After they left, after Hazel sank screaming to the stone of her porch and had to be carried inside by the men and women on Locust Street who had come running, sprinting to her aid, something quiet and lovely happened.
All of Douglass—the teenagers in love, the tired workingmen, the even more tired womenfolk—all of them stood on the steps of the porch of the house Myron had built for Hazel, stood on the lawn, climbed up in the branches of the magnolia and found seats where they could. The people in the neighborhood stood watch that night. Stood there all night. Not a one saying a word. Stood watch over Hazel and her baby. Some of the men fetched their old war uniforms. Stood saluting the house. That whole night.
A week later, Hazel pushed her daughter out of her insides the same day the headline of the Memphis Gazette read, NATION HORRIFIED BY LYNCHING OF CHICAGO BOY EMMETT TILL.
Hazel had erupted when she read the news. Along with apple sauce, Earl Grey tea, and a piece of stiff cornbread, a white nurse had left the morning paper on Hazel’s breakfast tray. Hadn’t given it a second thought. Security was called into the delivery room, the same white nurse screaming for help. Guards had to restrain Hazel. They tied her wrists to the bed, avoiding her teeth and nails, which tore at the closest white flesh they could find.
The new mother had set fire to the newspaper. Watched it burn black on the floor.

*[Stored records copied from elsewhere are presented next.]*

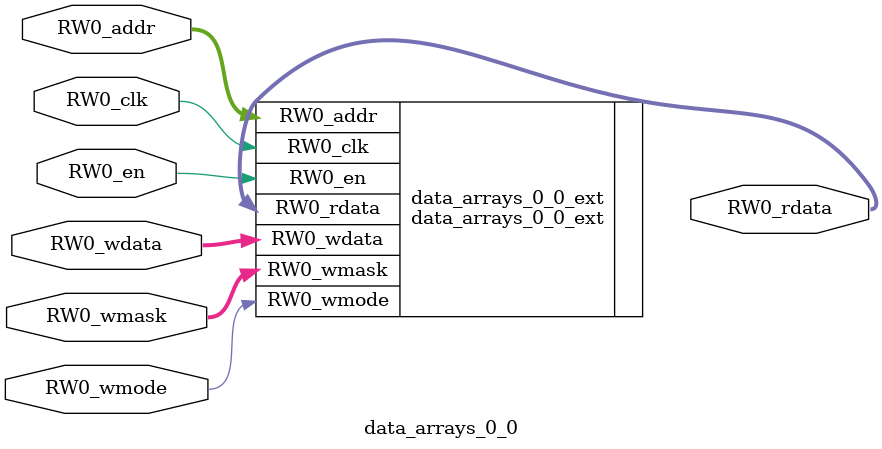
<source format=sv>
`ifndef RANDOMIZE
  `ifdef RANDOMIZE_REG_INIT
    `define RANDOMIZE
  `endif // RANDOMIZE_REG_INIT
`endif // not def RANDOMIZE
`ifndef RANDOMIZE
  `ifdef RANDOMIZE_MEM_INIT
    `define RANDOMIZE
  `endif // RANDOMIZE_MEM_INIT
`endif // not def RANDOMIZE

`ifndef RANDOM
  `define RANDOM $random
`endif // not def RANDOM

// Users can define 'PRINTF_COND' to add an extra gate to prints.
`ifndef PRINTF_COND_
  `ifdef PRINTF_COND
    `define PRINTF_COND_ (`PRINTF_COND)
  `else  // PRINTF_COND
    `define PRINTF_COND_ 1
  `endif // PRINTF_COND
`endif // not def PRINTF_COND_

// Users can define 'ASSERT_VERBOSE_COND' to add an extra gate to assert error printing.
`ifndef ASSERT_VERBOSE_COND_
  `ifdef ASSERT_VERBOSE_COND
    `define ASSERT_VERBOSE_COND_ (`ASSERT_VERBOSE_COND)
  `else  // ASSERT_VERBOSE_COND
    `define ASSERT_VERBOSE_COND_ 1
  `endif // ASSERT_VERBOSE_COND
`endif // not def ASSERT_VERBOSE_COND_

// Users can define 'STOP_COND' to add an extra gate to stop conditions.
`ifndef STOP_COND_
  `ifdef STOP_COND
    `define STOP_COND_ (`STOP_COND)
  `else  // STOP_COND
    `define STOP_COND_ 1
  `endif // STOP_COND
`endif // not def STOP_COND_

// Users can define INIT_RANDOM as general code that gets injected into the
// initializer block for modules with registers.
`ifndef INIT_RANDOM
  `define INIT_RANDOM
`endif // not def INIT_RANDOM

// If using random initialization, you can also define RANDOMIZE_DELAY to
// customize the delay used, otherwise 0.002 is used.
`ifndef RANDOMIZE_DELAY
  `define RANDOMIZE_DELAY 0.002
`endif // not def RANDOMIZE_DELAY

// Define INIT_RANDOM_PROLOG_ for use in our modules below.
`ifndef INIT_RANDOM_PROLOG_
  `ifdef RANDOMIZE
    `ifdef VERILATOR
      `define INIT_RANDOM_PROLOG_ `INIT_RANDOM
    `else  // VERILATOR
      `define INIT_RANDOM_PROLOG_ `INIT_RANDOM #`RANDOMIZE_DELAY begin end
    `endif // VERILATOR
  `else  // RANDOMIZE
    `define INIT_RANDOM_PROLOG_
  `endif // RANDOMIZE
`endif // not def INIT_RANDOM_PROLOG_

module data_arrays_0_0(	// @[DescribedSRAM.scala:17:26]
  input  [7:0]   RW0_addr,
  input          RW0_en,
                 RW0_clk,
                 RW0_wmode,
  input  [127:0] RW0_wdata,
  input  [3:0]   RW0_wmask,
  output [127:0] RW0_rdata
);

  data_arrays_0_0_ext data_arrays_0_0_ext (	// @[DescribedSRAM.scala:17:26]
    .RW0_addr  (RW0_addr),
    .RW0_en    (RW0_en),
    .RW0_clk   (RW0_clk),
    .RW0_wmode (RW0_wmode),
    .RW0_wdata (RW0_wdata),
    .RW0_wmask (RW0_wmask),
    .RW0_rdata (RW0_rdata)
  );
endmodule


</source>
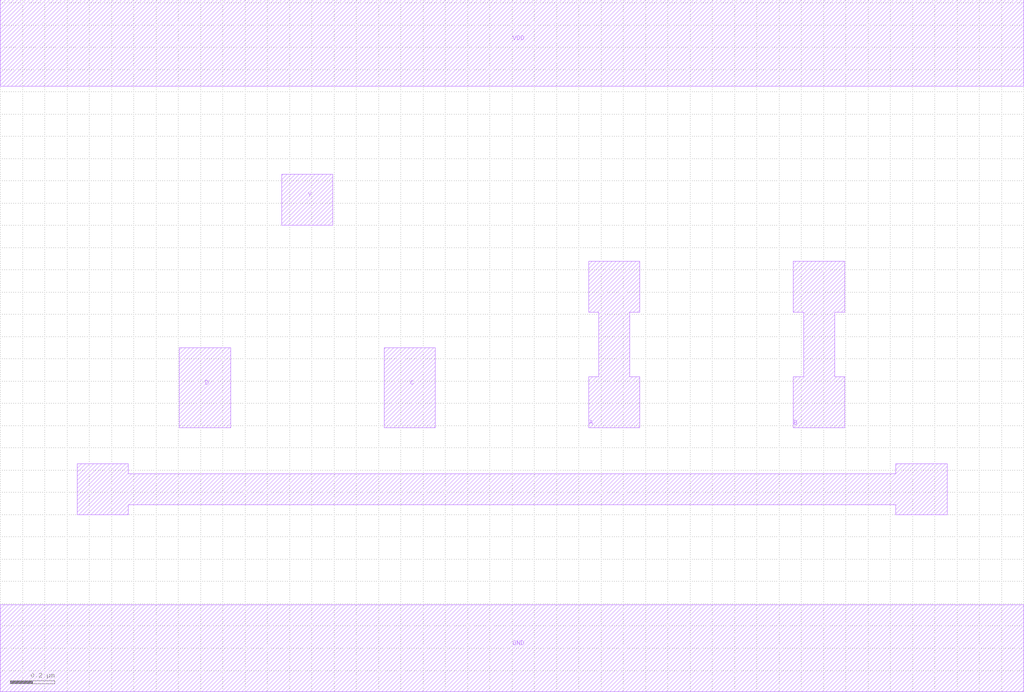
<source format=lef>
MACRO AOI22X1
 CLASS CORE ;
 ORIGIN 0 0 ;
 FOREIGN AOI22X1 0 0 ;
 SITE CORE ;
 SYMMETRY X Y R90 ;
  PIN VDD
   DIRECTION INOUT ;
   USE SIGNAL ;
   SHAPE ABUTMENT ;
    PORT
     CLASS CORE ;
       LAYER metal2 ;
        RECT 0.00000000 2.52500000 4.60000000 2.91500000 ;
    END
  END VDD

  PIN GND
   DIRECTION INOUT ;
   USE SIGNAL ;
   SHAPE ABUTMENT ;
    PORT
     CLASS CORE ;
       LAYER metal2 ;
        RECT 0.00000000 -0.19500000 4.60000000 0.19500000 ;
    END
  END GND

  PIN Y
   DIRECTION INOUT ;
   USE SIGNAL ;
   SHAPE ABUTMENT ;
    PORT
     CLASS CORE ;
       LAYER metal2 ;
        POLYGON 0.34500000 0.60000000 0.34500000 0.83000000 0.57500000 0.83000000 0.57500000 0.78500000 4.02500000 0.78500000 4.02500000 0.83000000 4.25500000 0.83000000 4.25500000 0.60000000 4.02500000 0.60000000 4.02500000 0.64500000 0.57500000 0.64500000 0.57500000 0.60000000 ;
       LAYER metal2 ;
        RECT 1.26500000 1.90000000 1.49500000 2.13000000 ;
    END
  END Y

  PIN C
   DIRECTION INOUT ;
   USE SIGNAL ;
   SHAPE ABUTMENT ;
    PORT
     CLASS CORE ;
       LAYER metal2 ;
        RECT 1.72500000 0.99000000 1.95500000 1.35000000 ;
    END
  END C

  PIN B
   DIRECTION INOUT ;
   USE SIGNAL ;
   SHAPE ABUTMENT ;
    PORT
     CLASS CORE ;
       LAYER metal2 ;
        POLYGON 3.56500000 0.99000000 3.56500000 1.22000000 3.61000000 1.22000000 3.61000000 1.51000000 3.56500000 1.51000000 3.56500000 1.74000000 3.79500000 1.74000000 3.79500000 1.51000000 3.75000000 1.51000000 3.75000000 1.22000000 3.79500000 1.22000000 3.79500000 0.99000000 ;
    END
  END B

  PIN D
   DIRECTION INOUT ;
   USE SIGNAL ;
   SHAPE ABUTMENT ;
    PORT
     CLASS CORE ;
       LAYER metal2 ;
        RECT 0.80500000 0.99000000 1.03500000 1.35000000 ;
    END
  END D

  PIN A
   DIRECTION INOUT ;
   USE SIGNAL ;
   SHAPE ABUTMENT ;
    PORT
     CLASS CORE ;
       LAYER metal2 ;
        POLYGON 2.64500000 0.99000000 2.64500000 1.22000000 2.69000000 1.22000000 2.69000000 1.51000000 2.64500000 1.51000000 2.64500000 1.74000000 2.87500000 1.74000000 2.87500000 1.51000000 2.83000000 1.51000000 2.83000000 1.22000000 2.87500000 1.22000000 2.87500000 0.99000000 ;
    END
  END A


END AOI22X1

</source>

“Miriam,” Hazel christened her daughter. As close a girl’s name as she could get to “Myron.”
CHAPTER 20
Joan
2001
The beginning of fall in the South was something to behold. The summer heat—a slow-moving tornado—had finally left the area. Nights were a pleasant cool. We could sit out on the front porch unbothered because there were fewer bees, fewer birds, fewer cats even. Magnolias in Memphis, including the big one in the backyard, had blossomed their last flowers. The plum tree alongside the house had dropped its last fruit some time ago, but the area around the base was still stained indigo. The dogwoods and maples and cherry trees lining Poplar Avenue had a slight touch of corn husk yellow as if God had placed dabs of butter on each leaf, so that when a breeze caught, the trees ignited in soft flame. Fall in the South meant Midas came down and touched everything. The trees seemed to be made of gold itself. Leaves became copper coins catching in the wind.
It was the beginning of my junior year. Through the window of my Honors U.S. History class, I could see a maple just beginning to turn crimson in the September wind. Mr. Harrison stood at the front of the room, lecturing while covering the chalkboard in his neat scrawl with details about Roosevelt’s New Deal.

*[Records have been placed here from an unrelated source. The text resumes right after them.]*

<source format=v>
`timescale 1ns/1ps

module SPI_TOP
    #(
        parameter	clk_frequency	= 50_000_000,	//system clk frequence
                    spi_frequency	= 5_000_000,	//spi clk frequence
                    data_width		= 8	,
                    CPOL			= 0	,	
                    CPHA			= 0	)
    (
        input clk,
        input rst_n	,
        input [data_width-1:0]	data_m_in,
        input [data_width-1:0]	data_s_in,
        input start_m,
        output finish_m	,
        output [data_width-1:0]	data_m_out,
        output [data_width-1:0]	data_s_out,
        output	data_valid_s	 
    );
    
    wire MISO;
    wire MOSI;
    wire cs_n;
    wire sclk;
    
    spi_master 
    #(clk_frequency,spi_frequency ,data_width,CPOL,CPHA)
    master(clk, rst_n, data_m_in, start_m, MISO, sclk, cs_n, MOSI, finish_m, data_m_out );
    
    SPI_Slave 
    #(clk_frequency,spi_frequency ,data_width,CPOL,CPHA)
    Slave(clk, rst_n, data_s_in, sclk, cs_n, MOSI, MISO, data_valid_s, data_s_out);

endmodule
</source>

Mr. Harrison, a gruff man whose accent reminded me of an old Confederate general, was a secret liberal and a devout Cubs fan. A diamond in the rough in the South. I’d had him in tenth grade, too, and in the afternoons, he’d let me sit in his room and listen to the Cubs play the Cardinals, our archenemies. He was an acceptable white man, but not one I could trust. The man still taught that the Civil War was over states’ rights.
“Yes, the states’ right to own human beings!” I had shouted in the middle of one of his lectures last year, to stunned silence.
My mind wandered as he went on about the New Deal, walking up and down between the rows of desks. I loved history, but truth be told, I wouldn’t fully pay attention unless we were studying the Civil War or Stalingrad or the Battle of the Marne. Wars fascinated me. How on earth could a sane man charge into a volley of bullets—say, at D-Day? Weren’t they terrified? The odds of surviving something like the Marne or Shiloh were so, so small. Didn’t the men know that? Standing there, waiting for death? Knowing they were walking straight into harm’s way? Didn’t they know that it didn’t matter who they were or whom they loved or what else they’d gone through, bombs or bullets would take them down just the same. Like me, I thought suddenly. Like me walking into Auntie August’s house six years ago, when I knew what lived inside.
“Joan,” Mr. Harrison said warningly. He had made his way over to my desk and was looking down at my notebook, where I’d been sketching the maple in one corner of the page.